◆ **WHAT YOU ARE ASKED TO DO**:
Quote only the span from the first line of the entries to the line containing "height: 22px; background: #211f1e;", both ends kept. Leave every picture out.

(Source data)

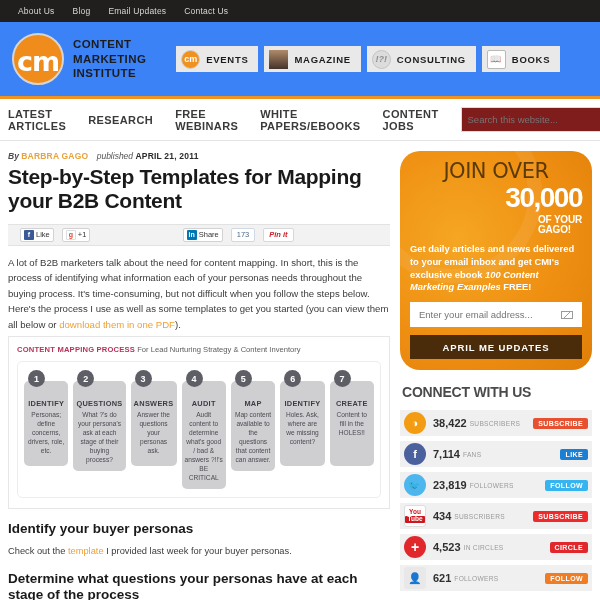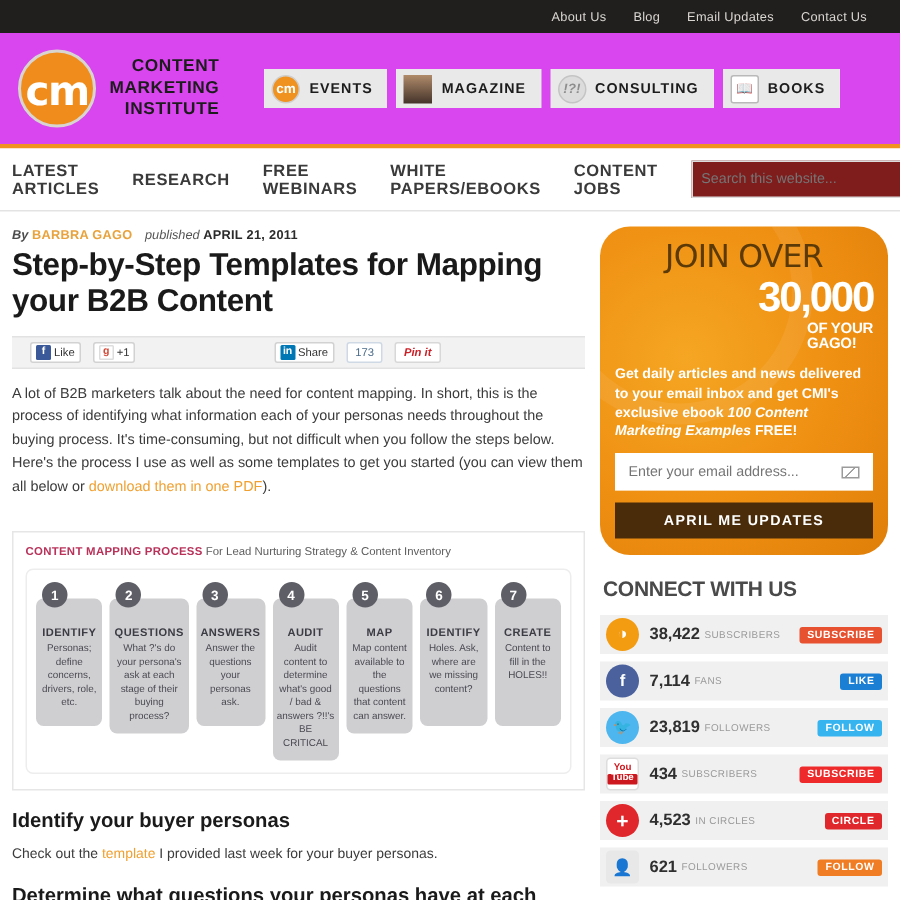--- a/index.html
+++ b/index.html
@@ -7,35 +7,34 @@
     width: 600px; height: 600px;
     overflow: hidden;
     background: #ffffff;
     font-family: "Liberation Sans", sans-serif;
     color: #333;
   }
 
   
   .topbar {
     height: 22px; background: #211f1e;
-    display: flex; align-items: center; justify-content: flex-end;
-    padding-right: 22px;
+    display: flex; align-items: center; justify-content: flex-start;
+    padding-right: 6px;
   }
   .topbar a {
     color: #d9d6d2; font-size: 8.5px; text-decoration: none;
     margin-left: 18px; letter-spacing: .2px;
   }
 
   
   .header {
-    height: 74px; background: #d946ef;
+    height: 74px; background: #3b82f6;
     display: flex; align-items: center;
     padding: 0 8px;
     position: relative;
-    text-align: right;
   }
   .logo-wrap { display: flex; align-items: center; gap: 9px; padding-left: 4px; }
   .logo-circle {
     width: 52px; height: 52px; border-radius: 50%;
     background: #f08c1b;
     border: 2px solid #d8d5d1;
     display: flex; align-items: center; justify-content: center;
     position: relative;
   }
   .logo-circle .cm {
@@ -122,21 +121,21 @@
   }
   .chip .sq { width: 10px; height: 10px; display:flex; align-items:center; justify-content:center; color:#fff; font-size:7px; font-weight:bold; border-radius:1px; }
   .fb-sq { background: #3b5998; }
   .gp-sq { background: #fff; color: #d34836 !important; border: 1px solid #ddd; }
   .li-sq { background: #0077b5; }
   .count { border: 1px solid #cfd9e5; background: #fff; color: #4a6b8a; font-size: 7.5px; height: 14px; display:flex; align-items:center; padding: 0 5px; border-radius: 2px; }
   .pinit { background: #fff; border: 1px solid #d8d8d8; color: #cb2027; font-size: 7.5px; font-weight: bold; font-style: italic; height: 14px; display:flex; align-items:center; padding: 0 5px; border-radius: 2px; cursor:pointer;}
   .spacer { flex: 1; }
 
   
-  p.intro { font-size: 9.6px; line-height: 1.62; color: #3b3b3b; margin-bottom: 22px; }
+  p.intro { font-size: 9.6px; line-height: 1.62; color: #3b3b3b; margin-bottom: 4px; }
   a.inline { color: #f0a030; text-decoration: none; }
 
   
   .infographic {
     border: 1px solid #e6e6e6; background: #fff; padding: 8px 8px 10px 8px;
     margin-bottom: 12px;
   }
   .ig-head { font-size: 7.6px; margin-bottom: 7px; color: #5d5d5d; }
   .ig-head b { color: #b8325a; font-weight: bold; letter-spacing: .2px; }
   .ig-inner { border: 1px solid #ededed; border-radius: 5px; padding: 8px 6px; display: flex; gap: 5px; }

◆ **EXERCISE SOLUTION**:
--- a/index.html
+++ b/index.html
@@ -7,35 +7,34 @@
     width: 600px; height: 600px;
     overflow: hidden;
     background: #ffffff;
     font-family: "Liberation Sans", sans-serif;
     color: #333;
   }
 
   
   .topbar {
     height: 22px; background: #211f1e;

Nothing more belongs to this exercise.